[Problem requirements] After finding the line that contains "List each element's", give again that line and each one following it, exactly, until the records end.
[Records supplied — start]
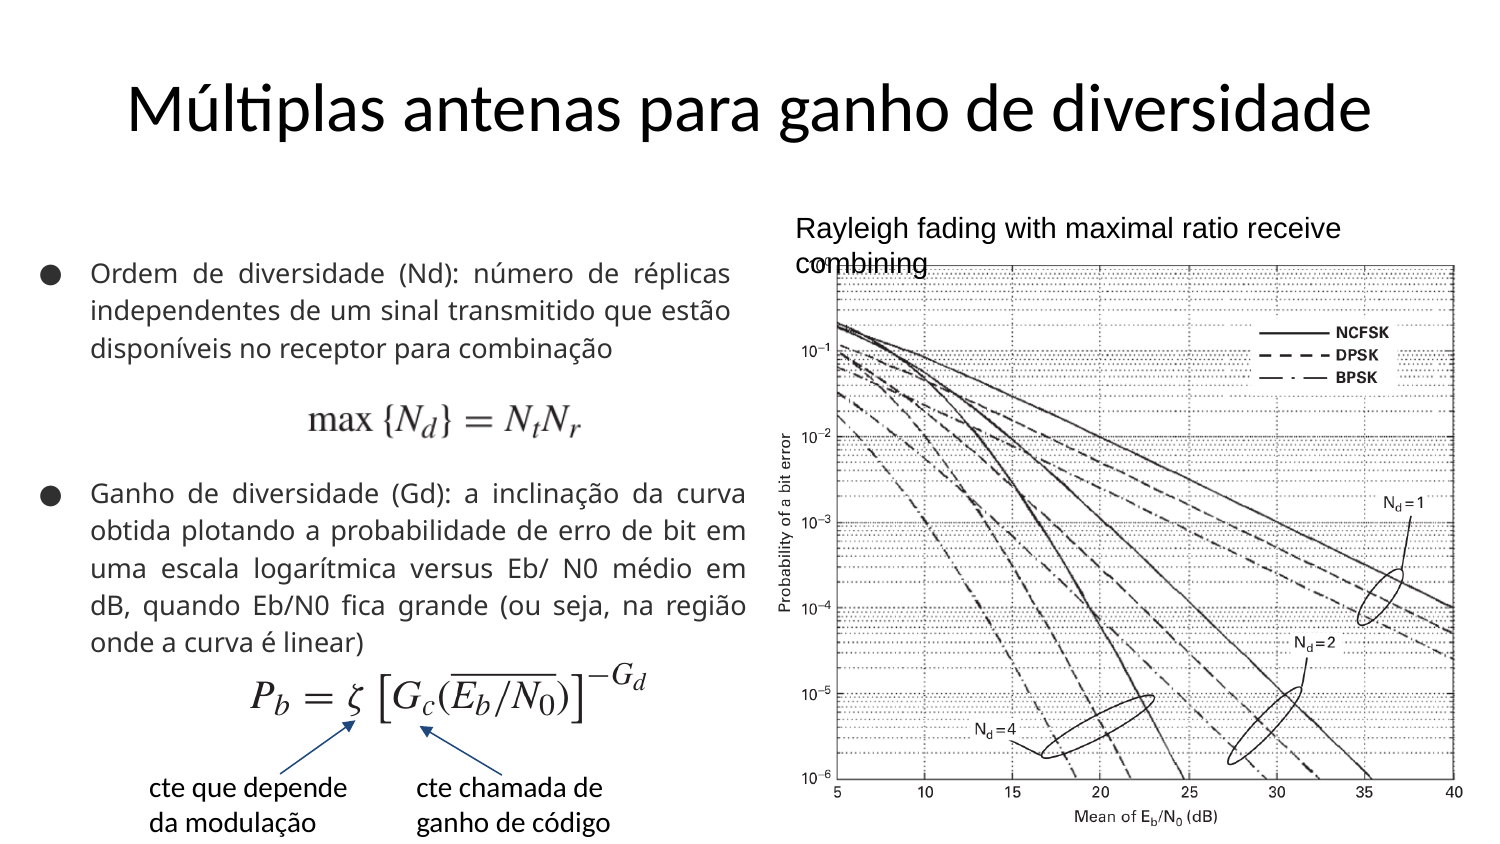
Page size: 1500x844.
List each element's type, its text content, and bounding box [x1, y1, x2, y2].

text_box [400, 725, 630, 844]
text_box Ordem de diversidade (Nd): número de réplicas independentes de um sinal transmitido que estão disponíveis no receptor para combinação Ganho de diversidade (Gd): a inclinação da curva obtida plotando a probabilidade de erro de bit em uma escala logarítmica versus Eb/ N0 médio em dB, quando Eb/N0 fica grande (ou seja, na região onde a curva é linear) [0, 236, 762, 674]
picture [761, 255, 1478, 844]
title Múltiplas antenas para ganho de diversidade [75, 33, 1425, 175]
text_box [133, 720, 382, 844]
picture [300, 383, 582, 450]
text_box Rayleigh fading with maximal ratio receive combining [780, 194, 1496, 295]
picture [232, 659, 651, 735]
[Records supplied — finish]
[Answer to this exercise]
List each element's type, its text content, and bounding box [x1, y1, x2, y2].

text_box [400, 725, 630, 844]
text_box Ordem de diversidade (Nd): número de réplicas independentes de um sinal transmitido que estão disponíveis no receptor para combinação Ganho de diversidade (Gd): a inclinação da curva obtida plotando a probabilidade de erro de bit em uma escala logarítmica versus Eb/ N0 médio em dB, quando Eb/N0 fica grande (ou seja, na região onde a curva é linear) [0, 236, 762, 674]
picture [761, 255, 1478, 844]
title Múltiplas antenas para ganho de diversidade [75, 33, 1425, 175]
text_box [133, 720, 382, 844]
picture [300, 383, 582, 450]
text_box Rayleigh fading with maximal ratio receive combining [780, 194, 1496, 295]
picture [232, 659, 651, 735]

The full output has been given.